Growing up in Bangalore, India, Adarsh Suresh was encouraged by his scientist father to go out, explore, and, most importantly: ask questions.
In neighboring forests, a teenage Suresh found his passion for science — well, at least for studying one class of organisms.
“Like everyone, I went through an insect phase,” he said. Not content to examine the six-legged creatures on his own, he reached out to an entomology professor at the National Center for Biological Sciences whose website said that he accepted high school students. The professor agreed to take in Suresh, assigning him to go into the forest, gather insects, and identify them. Soon enough, Suresh had graduated to bigger projects, including training bees to fly to the lab.
“I said, ‘This is really great. I really enjoy doing research,’” he said. “I was treated like an adult, and I felt relevant and important. And that’s when I really learned how to ask questions, how to break them down into digestible chunks.”

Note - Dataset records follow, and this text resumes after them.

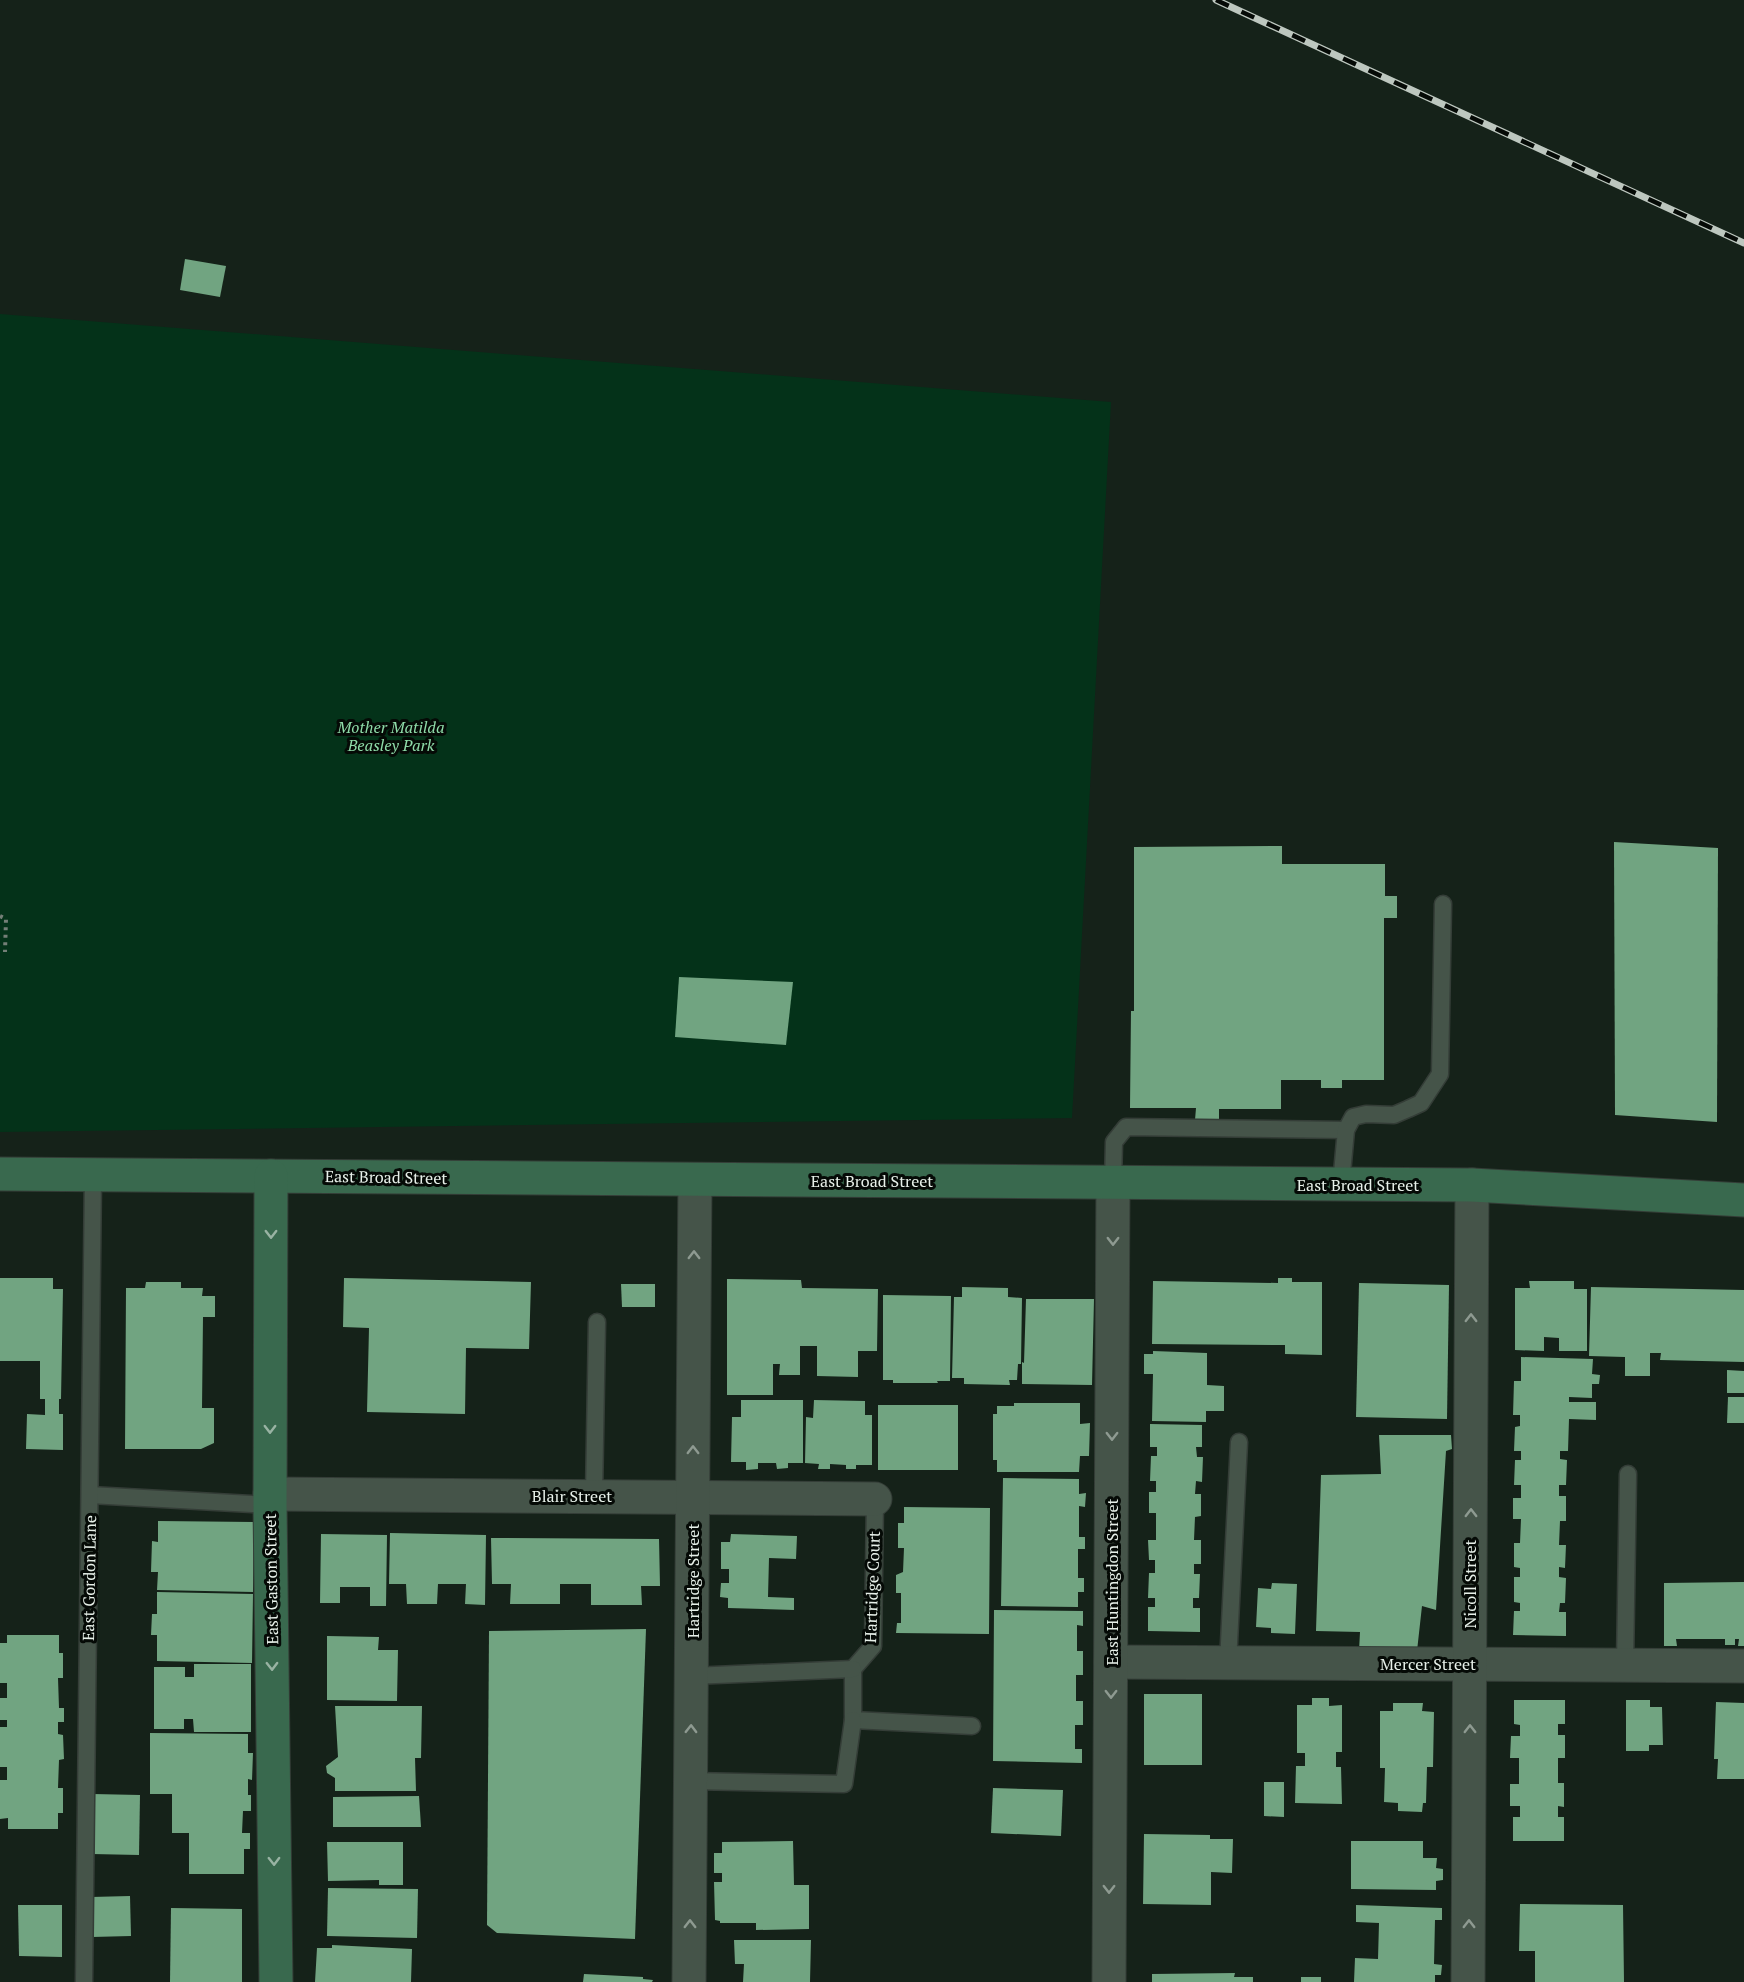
<svg xmlns="http://www.w3.org/2000/svg" width="1744" height="1982" font-family="'PT Serif',serif">
	<rect width="100%" height="100%" fill="#152219"/>
	<polygon fill="#043219" points="0,314 1111,402 1072,1118 0,1132"/>
	<g fill="#71a481">
		<polygon points="185,259 226,266 220,297 180,290"/>
		<polygon points="1614,842 1718,848 1717,1122 1615,1115"/>
		<polygon points="1282,846 1282,864 1385,864 1385,896 1397,896 1397,918 1384,918 1384,1080 1342,1080 1342,1088 1321,1088 1321,1080 1281,1080 1281,1109 1219,1109 1219,1120 1195,1120 1196,1108 1130,1108 1131,1011 1134,1011 1134,847"/>
		<polygon points="679,977 793,982 786,1045 675,1037"/>
		<polygon points="0,1278 53,1278 53,1289 63,1289 61,1399 59,1399 59,1414 63,1414 63,1450 26,1449 27,1414 45,1415 45,1399 40,1399 40,1361 0,1361"/>
		<polygon points="344,1278 531,1282 529,1349 466,1348 465,1414 367,1412 369,1328 343,1327"/>
		<polygon points="1278,1278 1292,1278 1292,1282 1322,1282 1322,1355 1285,1354 1285,1345 1152,1344 1153,1281 1278,1283"/>
		<polygon points="727,1279 801,1280 802,1288 878,1289 877,1351 858,1351 858,1377 817,1376 817,1346 800,1346 800,1375 779,1375 780,1364 773,1364 773,1395 727,1395"/>
		<polygon points="1529,1281 1574,1281 1574,1289 1587,1289 1587,1351 1559,1351 1559,1338 1544,1337 1544,1351 1515,1350 1515,1288 1530,1288"/>
		<polygon points="146,1282 181,1282 181,1288 203,1288 202,1296 215,1296 215,1317 203,1317 202,1408 214,1408 214,1443 201,1449 125,1449 126,1288 145,1288"/>
		<polygon points="1359,1283 1449,1285 1447,1419 1356,1417"/>
		<polygon points="621,1284 655,1284 655,1307 622,1307"/>
		<polygon points="962,1287 1008,1288 1008,1297 1022,1298 1021,1364 1018,1364 1017,1380 1009,1380 1010,1385 964,1384 964,1378 952,1378 954,1297 962,1297"/>
		<polygon points="1591,1287 1744,1290 1744,1362 1660,1360 1661,1353 1650,1353 1650,1376 1625,1376 1625,1357 1589,1356"/>
		<polygon points="883,1295 951,1296 950,1381 937,1381 938,1383 893,1383 893,1380 883,1380"/>
		<polygon points="1026,1299 1094,1299 1092,1385 1022,1384 1022,1362 1024,1363"/>
		<polygon points="1153,1351 1207,1353 1207,1385 1224,1386 1224,1411 1206,1411 1206,1422 1152,1421 1153,1374 1144,1374 1144,1354 1153,1354"/>
		<polygon points="1521,1357 1593,1359 1592,1374 1600,1375 1599,1384 1592,1384 1592,1398 1569,1397 1569,1402 1596,1402 1596,1420 1569,1419 1568,1451 1560,1451 1560,1459 1567,1460 1566,1485 1559,1485 1559,1496 1566,1496 1566,1521 1560,1521 1559,1545 1566,1545 1565,1568 1559,1567 1559,1577 1566,1578 1565,1603 1560,1603 1559,1612 1566,1612 1566,1636 1513,1635 1514,1611 1520,1611 1520,1603 1514,1602 1514,1577 1520,1577 1520,1568 1514,1567 1514,1543 1520,1543 1521,1519 1513,1519 1513,1498 1521,1498 1521,1485 1514,1485 1515,1460 1521,1460 1521,1451 1514,1451 1515,1427 1520,1426 1520,1415 1513,1415 1514,1381 1521,1381"/>
		<polygon points="1727,1370 1744,1371 1744,1393 1727,1393"/>
		<polygon points="1728,1397 1744,1397 1744,1423 1727,1423"/>
		<polygon points="741,1400 803,1400 803,1463 788,1463 788,1468 777,1469 776,1463 758,1463 758,1469 746,1470 746,1462 731,1462 732,1417 741,1417"/>
		<polygon points="814,1400 865,1401 865,1415 872,1415 872,1465 856,1465 856,1469 846,1469 846,1465 830,1464 830,1469 818,1469 819,1464 805,1463 806,1417 813,1418"/>
		<polygon points="1014,1403 1080,1403 1080,1424 1090,1423 1089,1456 1080,1456 1079,1472 997,1472 997,1460 993,1460 993,1414 997,1414 997,1406 1014,1406"/>
		<rect x="878" y="1405" width="80" height="65"/>
		<polygon points="1150,1424 1202,1425 1202,1447 1196,1447 1197,1457 1203,1457 1202,1482 1196,1481 1195,1494 1201,1494 1201,1516 1195,1517 1194,1540 1201,1540 1201,1564 1194,1564 1194,1574 1200,1574 1199,1598 1193,1598 1193,1608 1200,1608 1200,1632 1148,1631 1148,1607 1155,1607 1155,1598 1148,1598 1149,1573 1155,1573 1155,1560 1149,1560 1148,1540 1156,1540 1156,1513 1149,1513 1149,1492 1156,1492 1156,1481 1150,1481 1151,1456 1157,1456 1157,1447 1150,1447"/>
		<polygon points="1379,1435 1451,1435 1452,1449 1446,1451 1436,1610 1422,1606 1417,1651 1359,1651 1360,1632 1316,1631 1321,1475 1381,1474"/>
		<polygon points="1003,1478 1079,1479 1079,1494 1086,1493 1085,1507 1079,1506 1079,1537 1085,1537 1085,1549 1078,1549 1078,1578 1084,1578 1084,1592 1078,1592 1078,1607 1001,1606"/>
		<polygon points="904,1507 990,1508 989,1634 896,1633 897,1623 901,1623 901,1593 896,1593 896,1575 903,1572 904,1548 898,1548 898,1523 904,1523"/>
		<polygon points="158,1521 254,1522 253,1592 157,1590 158,1572 151,1572 152,1541 158,1542"/>
		<polygon points="390,1533 486,1535 485,1605 465,1604 466,1584 438,1584 437,1604 407,1604 406,1584 389,1584"/>
		<polygon points="321,1534 387,1535 386,1606 370,1606 370,1587 340,1587 340,1603 320,1603"/>
		<polygon points="731,1534 797,1536 796,1559 769,1558 768,1597 794,1598 794,1610 728,1608 728,1598 720,1597 721,1583 729,1583 729,1569 721,1569 721,1542 730,1542"/>
		<polygon points="491,1538 659,1539 660,1586 641,1586 642,1605 591,1605 591,1584 560,1584 560,1604 510,1604 511,1584 492,1584"/>
		<polygon points="1744,1582 1744,1646 1738,1646 1739,1639 1735,1639 1735,1645 1725,1645 1725,1639 1676,1639 1677,1646 1664,1646 1664,1583"/>
		<polygon points="1272,1583 1297,1584 1295,1634 1271,1633 1271,1628 1256,1627 1258,1588 1271,1589"/>
		<polygon points="157,1592 253,1594 252,1663 157,1661 157,1635 151,1635 152,1614 157,1614"/>
		<polygon points="994,1610 1083,1611 1083,1626 1077,1625 1077,1651 1083,1651 1083,1675 1076,1675 1076,1701 1083,1701 1083,1725 1075,1725 1075,1749 1082,1749 1082,1763 993,1761"/>
		<polygon points="646,1629 635,1939 497,1933 487,1925 489,1631"/>
		<polygon points="7,1635 59,1635 59,1653 63,1653 63,1678 58,1678 59,1708 64,1708 64,1722 58,1722 58,1734 63,1735 64,1759 59,1760 58,1788 63,1788 63,1813 58,1813 58,1829 8,1829 8,1818 0,1819 0,1780 7,1780 7,1767 0,1767 0,1727 7,1727 7,1720 0,1720 0,1698 7,1698 7,1683 0,1683 0,1643 7,1643"/>
		<polygon points="327,1636 379,1637 378,1650 398,1650 397,1701 327,1700"/>
		<polygon points="194,1664 251,1664 251,1732 194,1732 193,1719 184,1719 184,1729 154,1729 154,1667 185,1667 185,1677 194,1677"/>
		<rect x="1144" y="1694" width="58" height="71"/>
		<polygon points="1312,1698 1329,1698 1329,1706 1342,1705 1342,1752 1336,1752 1336,1767 1341,1767 1342,1804 1295,1803 1296,1766 1305,1766 1305,1753 1297,1753 1297,1705 1312,1705"/>
		<polygon points="1514,1700 1565,1700 1565,1724 1558,1724 1558,1735 1565,1735 1565,1758 1558,1758 1558,1783 1564,1783 1564,1807 1558,1806 1558,1817 1564,1817 1564,1841 1513,1841 1513,1817 1520,1817 1520,1806 1510,1806 1510,1784 1519,1784 1519,1758 1510,1758 1511,1736 1520,1736 1520,1725 1514,1724"/>
		<polygon points="1626,1700 1650,1700 1650,1707 1662,1707 1663,1745 1649,1745 1649,1751 1626,1751"/>
		<polygon points="1716,1702 1744,1703 1744,1779 1717,1779 1718,1759 1714,1759"/>
		<polygon points="1393,1703 1423,1703 1422,1711 1434,1712 1433,1767 1427,1767 1426,1803 1423,1803 1422,1812 1398,1811 1398,1803 1384,1802 1385,1768 1380,1768 1380,1711 1393,1711"/>
		<polygon points="335,1706 422,1706 421,1758 415,1758 416,1791 335,1791 335,1778 327,1773 326,1766 338,1757"/>
		<polygon points="150,1733 248,1734 248,1753 253,1753 252,1780 248,1779 248,1795 251,1795 251,1811 243,1811 242,1833 250,1833 250,1849 244,1849 244,1874 189,1874 189,1833 172,1833 172,1794 150,1794"/>
		<polygon points="1264,1782 1284,1782 1284,1817 1264,1816"/>
		<polygon points="993,1788 1063,1790 1061,1836 991,1833"/>
		<polygon points="93,1794 140,1795 139,1855 92,1854"/>
		<polygon points="419,1796 421,1827 333,1827 333,1797"/>
		<polygon points="1144,1834 1210,1835 1210,1839 1233,1839 1232,1873 1211,1872 1211,1905 1143,1904"/>
		<polygon points="793,1841 794,1885 809,1885 809,1929 756,1930 756,1923 720,1923 720,1921 715,1920 714,1882 722,1882 722,1873 714,1873 714,1853 722,1853 722,1842"/>
		<polygon points="1351,1841 1423,1841 1423,1858 1437,1858 1436,1868 1443,1869 1443,1880 1436,1881 1436,1890 1351,1889"/>
		<polygon points="327,1842 403,1842 403,1885 379,1885 379,1880 328,1881"/>
		<polygon points="328,1888 418,1889 417,1938 327,1936"/>
		<polygon points="130,1896 131,1936 92,1937 91,1897"/>
		<polygon points="1520,1904 1623,1905 1624,1982 1535,1982 1535,1951 1519,1951"/>
		<polygon points="18,1905 62,1905 62,1957 19,1956"/>
		<polygon points="1356,1905 1442,1908 1442,1920 1435,1920 1434,1964 1442,1965 1441,1975 1435,1975 1435,1982 1354,1982 1355,1958 1378,1959 1379,1923 1356,1922"/>
		<polygon points="171,1908 242,1909 242,1982 170,1982"/>
		<polygon points="734,1940 811,1940 810,1982 743,1982 744,1964 735,1964"/>
		<polygon points="332,1945 412,1949 411,1982 315,1982 317,1948 332,1948"/>
		<polygon points="1235,1973 1234,1977 1253,1977 1253,1982 1152,1982 1152,1974"/>
		<polygon points="584,1974 643,1977 643,1979 653,1980 652,1982 583,1982"/>
		<rect x="1301" y="1977" width="20" height="5"/>
	</g>
	<g fill="none" stroke-linecap="round" stroke-linejoin="round">
		<g stroke="#343d37" stroke-width="19">
			<g id="lane">
				<polyline points="1113,1182 1114,1142 1126,1127 1346,1130"/>
				<polyline points="1341,1184 1346,1130 1353,1117 1366,1114 1394,1115 1408,1109 1421,1103 1440,1074 1443,904"/>
				<polyline points="90,1495 270,1505"/>
				<polyline points="594,1496 597,1322"/>
				<polyline points="1228,1663 1239,1442"/>
				<polyline points="1625,1665 1628,1474"/>
				<polyline points="853,1669 873,1646 875,1499"/>
				<polyline points="853,1669 853,1720 972,1726"/>
				<polyline points="692,1676 853,1669"/>
				<polyline points="691,1781 844,1784 853,1720"/>
				<polyline points="84,1982 93,1175"/>
			</g>
		</g>
		<g stroke="#343d37" stroke-width="35">
			<g id="street">
				<polyline points="270,1494 875,1499"/>
				<polyline points="1111,1662 1744,1666"/>
				<polyline points="689,1982 695,1180"/>
				<polyline points="1109,1982 1113,1182"/>
				<polyline points="1468,1982 1472,1185"/>
			</g>
		</g>
		<g stroke="#343d37" stroke-width="35">
			<g id="secondary">
				<polyline points="0,1174 1472,1185 1744,1200"/>
				<polyline points="271,1176 270,1505 276,1982"/>
			</g>
		</g>
		<polyline stroke="#747f77" stroke-width="4" stroke-dasharray="3 4.5" stroke-linecap="butt" points="0,916 6,919 5,952"/>
		<use href="#lane" stroke="#455449" stroke-width="16"/>
		<use href="#street" stroke="#455449" stroke-width="33"/>
		<use href="#secondary" stroke="#39694e" stroke-width="33"/>
		<g stroke="#bdc7bf" stroke-width="7">
			<polyline id="rail" points="1216,0 1744,243"/>
		</g>
		<use href="#rail" stroke="#050a06" stroke-width="4.5" stroke-dasharray="14" stroke-linecap="butt"/>
	</g>
	<defs><path id="oneway-chevron" d="M-2-3.5L2.5 0L-2 3.5" fill="none" stroke-width="1.6" stroke-linecap="round" stroke-linejoin="round" transform="scale(1.5)"/></defs>
	<g stroke="#99b3a3">
		<use href="#oneway-chevron" transform="translate(271 1234) rotate(90)"/>
		<use href="#oneway-chevron" transform="translate(270 1429) rotate(90)"/>
		<use href="#oneway-chevron" transform="translate(272 1666) rotate(89)"/>
		<use href="#oneway-chevron" transform="translate(274 1861) rotate(89)"/>
	</g>
	<g stroke="#8e9a91">
		<use href="#oneway-chevron" transform="translate(1113 1241) rotate(90)"/>
		<use href="#oneway-chevron" transform="translate(694 1255) rotate(-90)"/>
		<use href="#oneway-chevron" transform="translate(1471 1318) rotate(-90)"/>
		<use href="#oneway-chevron" transform="translate(1112 1436) rotate(90)"/>
		<use href="#oneway-chevron" transform="translate(693 1450) rotate(-90)"/>
		<use href="#oneway-chevron" transform="translate(1471 1513) rotate(-90)"/>
		<use href="#oneway-chevron" transform="translate(1111 1694) rotate(90)"/>
		<use href="#oneway-chevron" transform="translate(691 1729) rotate(-89)"/>
		<use href="#oneway-chevron" transform="translate(1470 1729) rotate(-90)"/>
		<use href="#oneway-chevron" transform="translate(1109 1889) rotate(90)"/>
		<use href="#oneway-chevron" transform="translate(690 1924) rotate(-90)"/>
		<use href="#oneway-chevron" transform="translate(1469 1924) rotate(-90)"/>
	</g>
	<g text-anchor="middle" stroke-width="6" stroke-linejoin="round" paint-order="stroke">
		<g font-size="16" font-style="italic" fill="#8edba8" stroke="#050a06">
			<text x="391" y="733">Mother Matilda<tspan x="391" dy="18">Beasley Park</tspan></text>
		</g>
		<g font-size="16" fill="#e7f0e9" stroke="#050a06">
			<text transform="translate(386 1177) rotate(1)" y="6">East Broad Street</text>
			<text x="872" y="1187">East Broad Street</text>
			<text x="1358" y="1191">East Broad Street</text>
			<text x="572" y="1502">Blair Street</text>
			<text transform="translate(89 1578) rotate(-89)" y="6">East Gordon Lane</text>
			<text transform="translate(271 1579) rotate(-91)" y="6">East Gaston Street</text>
			<text transform="translate(693 1581) rotate(-90)" y="6">Hartridge Street</text>
			<text transform="translate(1112 1582) rotate(-90)" y="6">East Huntingdon Street</text>
			<text transform="translate(1470 1584) rotate(-90)" y="6">Nicoll Street</text>
			<text transform="translate(872 1587) rotate(-88)" y="6">Hartridge Court</text>
			<text x="1428" y="1670">Mercer Street</text>
		</g>
	</g>
</svg>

That led to a yearslong pursuit of research that took him to the University of Wisconsin-Madison and then to the Pritzker School of Molecular Engineering (PME) at the University of Chicago, where he also found his passion for teaching, mentoring, and communicating science. Now, as he finishes his PhD and looks back at what he has learned, he’s ready to help reform education in India.
“Science that is not communicated to society is useless,” he said. “And to communicate science and educate students, you need to make them feel relevant and important, to be allowed to make risky decisions to understand how the world works.”
Learning to fail
When Suresh arrived at the University of Wisconsin-Madison in 2015 — his first time in the United States — to study chemistry and chemical engineering, he immediately began to search for his next research project. He found his place in a lab that worked to convert nitrogen to ammonia using visible light. He enjoyed the experience so much that he began to research graduate schools. PME immediately grabbed his attention.
“The school was doing something new and exciting, and I wanted to be a part of it,” he said. “It was interdisciplinary and avant-garde, and I knew there would be challenges and opportunities as we figured it out as we went. It was the best decision I could have made.”
He wanted to work on big problems, like the global water crisis, so he devised a plan: He would work with both Prof. Stuart Rowan, who had developed a porous material with a high surface area, and Prof. Chong Liu, an expert at extracting ions from water using electron fields. Combining the two technologies could lead to a new way to not only desalinate water at scale — it could also remove toxins and mine valuable resources from it.
He developed a selective electrode to facilitate these processes, but it did not perform well enough inside the electrochemical cell. “Science does not go in a predictable way,” Suresh said. “When people ask me to tell about a time I failed, I say, ‘I’m a graduate student, I fail every day of my life.’”
Suresh even accidentally dropped the electrode and stepped on it. Luckily, it didn’t break. But the mistake made him wonder about the strength of materials — a question he knew would be on the minds of other young people, as well.
“I started to think about how to explain fundamental concepts of mechanics,” he said. “So I posed that as a challenge to myself.”
Giving students ideas they can understand
In fact, where Suresh found his groove at UChicago was in communicating science, mentoring young students, and acting as a sounding board for his peers.
As a PME science communication fellow, he has presented scientific concepts at PME’s Junior Science Cafés and at the annual South Side Science Festival. To explain how materials get their strength, he shows how vertical rolled-up Post-it notes (seemingly weak on their own) can support a stack of books. He loves explaining scientific concepts to kids.
“Our job is not to inundate them with equations and theories,” he said. “We have an obligation to inspire them and make them believe they are capable of changing the world by giving them the ideas and toolkits they can understand.”
But young kids aren’t his only audience. He won UChicago’s Three Minute Thesis Competition and also served as a mentor to a group of students (one high school student and two undergraduate students) on a research project to develop next-generation carbon foams for selective carbon capture. “I will aways welcome high school students in the lab,” he said. “I want them to explore, to foster independence, and to learn how to ask questions.”
He also found time to serve as a PME ombudsperson, acting as a resource and sounding board for PME students. In each communication and mentoring experience, he draws on his the tenets of improv — saying, “Yes, and” — to respond to the person and situation.
Creating accessible education for everybody
As he finishes up his PhD, Suresh is excited for a career in education. He wants to inspire kids in his home country with visual demonstrations of the power of science. He had a taste of what it might be like when he taught a summer scholars class in 2020 to high school students. Due to the pandemic, the class shifted online, so every student was sent a breadboard, on which they could create circuits.
A month after the class ended, a student emailed him, asking for help building something new on the breadboard. Suresh was happy to comply. They got on a Zoom call and worked it out.
“That he emailed to ask for my help was very nice,” Suresh said. “I want to bring these innovative learning techniques to schools. I want education to be free and accessible to anybody. That’s my goal.”